__SOURCE INFORMATION__
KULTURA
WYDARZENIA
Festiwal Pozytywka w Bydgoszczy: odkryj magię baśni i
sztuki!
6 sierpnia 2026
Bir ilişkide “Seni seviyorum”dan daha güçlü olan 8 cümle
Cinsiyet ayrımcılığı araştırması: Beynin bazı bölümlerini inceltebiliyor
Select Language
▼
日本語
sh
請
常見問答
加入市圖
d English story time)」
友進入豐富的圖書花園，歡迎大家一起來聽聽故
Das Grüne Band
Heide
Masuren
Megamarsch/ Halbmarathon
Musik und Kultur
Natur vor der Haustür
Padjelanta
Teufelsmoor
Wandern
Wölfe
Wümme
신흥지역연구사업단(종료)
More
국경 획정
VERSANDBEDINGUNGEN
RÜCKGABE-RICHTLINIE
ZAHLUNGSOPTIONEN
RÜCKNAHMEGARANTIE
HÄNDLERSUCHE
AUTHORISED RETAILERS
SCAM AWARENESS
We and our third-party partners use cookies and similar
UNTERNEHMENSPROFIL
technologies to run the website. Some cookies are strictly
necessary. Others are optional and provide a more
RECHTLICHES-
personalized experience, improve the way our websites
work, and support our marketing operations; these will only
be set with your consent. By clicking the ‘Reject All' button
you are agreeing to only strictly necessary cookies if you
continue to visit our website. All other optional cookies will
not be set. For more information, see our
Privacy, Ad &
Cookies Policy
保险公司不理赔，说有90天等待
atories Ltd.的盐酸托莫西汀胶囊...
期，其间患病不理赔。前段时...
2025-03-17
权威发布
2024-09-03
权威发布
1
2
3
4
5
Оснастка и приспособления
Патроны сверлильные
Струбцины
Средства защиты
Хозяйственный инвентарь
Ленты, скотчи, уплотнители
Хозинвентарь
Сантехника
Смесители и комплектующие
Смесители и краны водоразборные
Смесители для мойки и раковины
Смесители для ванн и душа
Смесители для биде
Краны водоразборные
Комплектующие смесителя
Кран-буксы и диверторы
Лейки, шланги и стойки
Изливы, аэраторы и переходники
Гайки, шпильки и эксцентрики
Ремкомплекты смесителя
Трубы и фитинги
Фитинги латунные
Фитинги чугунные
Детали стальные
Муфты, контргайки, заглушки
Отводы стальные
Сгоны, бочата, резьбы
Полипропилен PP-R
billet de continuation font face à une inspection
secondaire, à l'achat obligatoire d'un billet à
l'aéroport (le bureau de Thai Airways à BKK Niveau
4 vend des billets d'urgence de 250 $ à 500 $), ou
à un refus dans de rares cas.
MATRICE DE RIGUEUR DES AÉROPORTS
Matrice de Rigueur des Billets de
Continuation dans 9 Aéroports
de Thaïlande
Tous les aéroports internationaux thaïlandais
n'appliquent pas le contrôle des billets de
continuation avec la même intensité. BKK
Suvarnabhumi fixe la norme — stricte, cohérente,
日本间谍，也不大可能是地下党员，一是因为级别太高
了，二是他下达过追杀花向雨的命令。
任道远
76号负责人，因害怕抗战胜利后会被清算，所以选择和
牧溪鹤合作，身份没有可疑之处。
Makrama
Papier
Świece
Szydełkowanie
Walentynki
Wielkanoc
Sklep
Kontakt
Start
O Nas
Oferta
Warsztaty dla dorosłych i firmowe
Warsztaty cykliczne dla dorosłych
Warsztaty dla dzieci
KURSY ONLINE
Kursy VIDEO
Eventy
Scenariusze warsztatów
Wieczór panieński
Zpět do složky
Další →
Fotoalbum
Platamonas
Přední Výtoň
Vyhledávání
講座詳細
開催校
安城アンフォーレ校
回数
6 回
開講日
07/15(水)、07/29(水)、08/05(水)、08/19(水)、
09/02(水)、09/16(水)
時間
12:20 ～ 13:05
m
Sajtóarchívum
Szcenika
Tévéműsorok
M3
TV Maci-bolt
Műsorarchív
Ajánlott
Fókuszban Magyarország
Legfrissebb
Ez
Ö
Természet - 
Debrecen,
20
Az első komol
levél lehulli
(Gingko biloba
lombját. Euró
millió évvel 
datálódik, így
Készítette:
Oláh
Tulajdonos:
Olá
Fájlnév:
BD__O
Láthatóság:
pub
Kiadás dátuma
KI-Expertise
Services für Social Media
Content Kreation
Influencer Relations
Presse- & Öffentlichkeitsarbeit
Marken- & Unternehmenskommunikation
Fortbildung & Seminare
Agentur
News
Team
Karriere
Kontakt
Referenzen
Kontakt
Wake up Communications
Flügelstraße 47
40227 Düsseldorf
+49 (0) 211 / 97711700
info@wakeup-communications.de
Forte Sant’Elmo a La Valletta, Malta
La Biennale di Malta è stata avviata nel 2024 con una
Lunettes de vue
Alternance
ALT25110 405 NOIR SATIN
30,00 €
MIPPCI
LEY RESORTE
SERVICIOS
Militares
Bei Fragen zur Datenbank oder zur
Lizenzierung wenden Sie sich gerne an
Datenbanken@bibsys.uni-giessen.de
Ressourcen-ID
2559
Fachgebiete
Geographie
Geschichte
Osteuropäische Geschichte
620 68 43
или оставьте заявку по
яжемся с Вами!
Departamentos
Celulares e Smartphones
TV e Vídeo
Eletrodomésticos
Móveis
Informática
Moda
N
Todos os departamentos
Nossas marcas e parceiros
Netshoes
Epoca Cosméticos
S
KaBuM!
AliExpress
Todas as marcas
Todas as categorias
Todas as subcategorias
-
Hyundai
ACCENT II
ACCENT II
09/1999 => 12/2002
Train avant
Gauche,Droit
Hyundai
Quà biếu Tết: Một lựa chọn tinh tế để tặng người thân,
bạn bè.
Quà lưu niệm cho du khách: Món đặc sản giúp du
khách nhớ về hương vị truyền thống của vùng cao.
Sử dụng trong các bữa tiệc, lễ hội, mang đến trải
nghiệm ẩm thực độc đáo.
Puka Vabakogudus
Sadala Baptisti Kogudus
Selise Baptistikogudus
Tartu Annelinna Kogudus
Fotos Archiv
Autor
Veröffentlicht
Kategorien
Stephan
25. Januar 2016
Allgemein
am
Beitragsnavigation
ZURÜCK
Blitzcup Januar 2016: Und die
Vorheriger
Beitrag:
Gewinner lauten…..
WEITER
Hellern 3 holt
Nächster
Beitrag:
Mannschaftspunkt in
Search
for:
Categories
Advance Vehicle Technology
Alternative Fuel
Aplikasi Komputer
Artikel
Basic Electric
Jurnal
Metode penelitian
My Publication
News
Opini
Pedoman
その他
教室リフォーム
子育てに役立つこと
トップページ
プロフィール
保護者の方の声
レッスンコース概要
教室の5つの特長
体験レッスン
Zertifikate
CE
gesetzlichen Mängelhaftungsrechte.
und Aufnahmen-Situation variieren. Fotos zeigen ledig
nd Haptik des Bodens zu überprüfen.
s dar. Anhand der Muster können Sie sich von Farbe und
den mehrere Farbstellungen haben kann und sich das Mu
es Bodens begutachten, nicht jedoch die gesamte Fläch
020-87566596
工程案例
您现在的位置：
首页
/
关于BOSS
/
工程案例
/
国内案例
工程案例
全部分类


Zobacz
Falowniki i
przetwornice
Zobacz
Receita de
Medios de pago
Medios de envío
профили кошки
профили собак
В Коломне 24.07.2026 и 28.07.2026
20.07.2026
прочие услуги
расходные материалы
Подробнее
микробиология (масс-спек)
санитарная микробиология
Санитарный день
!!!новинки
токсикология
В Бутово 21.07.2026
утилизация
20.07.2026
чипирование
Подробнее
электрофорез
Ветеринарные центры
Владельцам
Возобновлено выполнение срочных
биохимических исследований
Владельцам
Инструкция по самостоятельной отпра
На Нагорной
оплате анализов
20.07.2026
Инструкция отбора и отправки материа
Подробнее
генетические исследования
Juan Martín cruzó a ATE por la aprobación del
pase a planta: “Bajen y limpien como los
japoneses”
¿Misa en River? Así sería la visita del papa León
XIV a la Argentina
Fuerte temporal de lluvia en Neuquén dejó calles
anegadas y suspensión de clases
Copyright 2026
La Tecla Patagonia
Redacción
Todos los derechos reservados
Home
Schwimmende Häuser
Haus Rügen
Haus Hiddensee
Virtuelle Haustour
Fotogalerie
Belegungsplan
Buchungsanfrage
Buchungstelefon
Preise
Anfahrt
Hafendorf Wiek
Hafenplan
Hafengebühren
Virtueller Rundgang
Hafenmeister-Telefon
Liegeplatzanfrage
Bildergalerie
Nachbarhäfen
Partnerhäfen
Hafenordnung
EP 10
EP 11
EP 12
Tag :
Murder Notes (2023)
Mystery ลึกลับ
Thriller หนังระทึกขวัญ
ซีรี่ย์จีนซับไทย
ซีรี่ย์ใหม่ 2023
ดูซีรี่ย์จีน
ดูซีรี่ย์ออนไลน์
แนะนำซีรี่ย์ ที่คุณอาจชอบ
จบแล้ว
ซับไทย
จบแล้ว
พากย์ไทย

__TASK DETAILS__
Reproduce everything from the start of the records down to the line containing "Megamarsch/ Halbmarathon", putting "Pommern" in place of "Masuren" and leaving all else unchanged.

__RESULT OF THE TASK__
KULTURA
WYDARZENIA
Festiwal Pozytywka w Bydgoszczy: odkryj magię baśni i
sztuki!
6 sierpnia 2026
Bir ilişkide “Seni seviyorum”dan daha güçlü olan 8 cümle
Cinsiyet ayrımcılığı araştırması: Beynin bazı bölümlerini inceltebiliyor
Select Language
▼
日本語
sh
請
常見問答
加入市圖
d English story time)」
友進入豐富的圖書花園，歡迎大家一起來聽聽故
Das Grüne Band
Heide
Pommern
Megamarsch/ Halbmarathon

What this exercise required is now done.